#### [Texte source]

──────

Tout juste arrivé au conservatoire de Schaffer, Andrew Neyman, plein d’espoir intègre rapidement le groupe de Terrence Fletcher, professeur tyrannique n’hésitant pas à recourir à l’humiliation et à la violence pour obtenir le meilleur de ses élèves.
Fletcher va, durant la quasi-totalité du film humilier sans arrêt Andrew afin de tirer le meilleur de lui-même. Tout le film repose sur une anecdote que Fletcher raconte à Andrew à deux reprises dans le film. Charlie Parker était un jeune saxophoniste prometteur et plein d’avenir jusqu’à ce qu’il rate lamentablement une de ses représentations publiques. A l’issue de celle-ci, le batteur Jo Jones fou de rage lui lance une cymbale à la figure, qui manque de le décapiter. Humilié, Parker s’en va en pleurs sous les rires de la foule et s’effondre de chagrin en loges. Dès le lendemain il se jure qu’il ne sera plus jamais humilié de la sorte et commence alors à travailler et à s’entraîner sans relâche. Un an plus tard, il remonte sur la scène du Reno et joue le plus beau solo que le monde ait entendu, lui valant son surnom de « Bird ». Cette anecdote démontre tout le but de Fletcher qui cherche à s’attirer la haine de Neyman afin que celui-ci cherche à atteindre le moment ou Fletcher ne pourra plus l’humilier.

──────

#### [Enregistrements]
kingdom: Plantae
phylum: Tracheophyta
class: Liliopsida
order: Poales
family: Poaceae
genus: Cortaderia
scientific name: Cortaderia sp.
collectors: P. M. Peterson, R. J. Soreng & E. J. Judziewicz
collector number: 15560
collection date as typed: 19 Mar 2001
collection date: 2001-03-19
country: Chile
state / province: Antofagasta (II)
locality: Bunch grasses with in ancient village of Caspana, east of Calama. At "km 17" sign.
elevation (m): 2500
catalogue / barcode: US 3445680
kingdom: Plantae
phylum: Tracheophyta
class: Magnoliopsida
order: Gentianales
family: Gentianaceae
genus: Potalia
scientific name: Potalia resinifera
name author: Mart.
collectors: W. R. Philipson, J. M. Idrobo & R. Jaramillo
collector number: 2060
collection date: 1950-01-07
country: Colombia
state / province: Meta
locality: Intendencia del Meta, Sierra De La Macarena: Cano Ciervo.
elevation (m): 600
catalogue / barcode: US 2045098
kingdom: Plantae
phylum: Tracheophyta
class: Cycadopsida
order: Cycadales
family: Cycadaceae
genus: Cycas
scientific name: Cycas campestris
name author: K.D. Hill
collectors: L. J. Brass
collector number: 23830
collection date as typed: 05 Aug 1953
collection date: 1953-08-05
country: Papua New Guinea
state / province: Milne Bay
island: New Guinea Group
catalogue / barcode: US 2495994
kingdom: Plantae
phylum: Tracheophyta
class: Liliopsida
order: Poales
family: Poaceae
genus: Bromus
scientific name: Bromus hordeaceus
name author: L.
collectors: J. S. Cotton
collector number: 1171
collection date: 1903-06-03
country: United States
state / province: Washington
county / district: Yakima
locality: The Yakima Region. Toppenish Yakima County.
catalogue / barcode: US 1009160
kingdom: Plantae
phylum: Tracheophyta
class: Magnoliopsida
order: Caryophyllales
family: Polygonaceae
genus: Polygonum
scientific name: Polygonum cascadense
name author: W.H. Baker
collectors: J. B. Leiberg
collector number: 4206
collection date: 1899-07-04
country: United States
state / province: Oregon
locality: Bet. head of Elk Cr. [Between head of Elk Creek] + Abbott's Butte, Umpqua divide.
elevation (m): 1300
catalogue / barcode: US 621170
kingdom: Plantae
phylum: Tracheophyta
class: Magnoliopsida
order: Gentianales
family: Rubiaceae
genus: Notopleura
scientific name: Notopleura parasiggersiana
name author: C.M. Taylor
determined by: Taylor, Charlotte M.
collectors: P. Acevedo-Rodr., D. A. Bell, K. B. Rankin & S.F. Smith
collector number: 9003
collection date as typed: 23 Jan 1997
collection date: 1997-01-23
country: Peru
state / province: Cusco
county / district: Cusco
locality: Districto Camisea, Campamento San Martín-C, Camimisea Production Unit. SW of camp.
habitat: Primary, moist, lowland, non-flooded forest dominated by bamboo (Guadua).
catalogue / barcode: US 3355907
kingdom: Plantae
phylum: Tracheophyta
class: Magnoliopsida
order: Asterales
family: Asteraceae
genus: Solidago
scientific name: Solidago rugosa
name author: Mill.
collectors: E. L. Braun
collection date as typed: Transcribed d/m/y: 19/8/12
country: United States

──────

#### [Tâches]
• 1. Reproduisez le passage du texte source allant de « Tout juste arrivé » jusqu'à « de ses élèves. » inclus, en substituant « école de musique » à « conservatoire ».
• 2. Relevez toutes les personnes désignées par un prénom et un nom dans le texte source.

#### [Solutions]
• 1.
Tout juste arrivé au école de musique de Schaffer, Andrew Neyman, plein d’espoir intègre rapidement le groupe de Terrence Fletcher, professeur tyrannique n’hésitant pas à recourir à l’humiliation et à la violence pour obtenir le meilleur de ses élèves.

• 2. Andrew Neyman, Terrence Fletcher, Charlie Parker, Jo Jones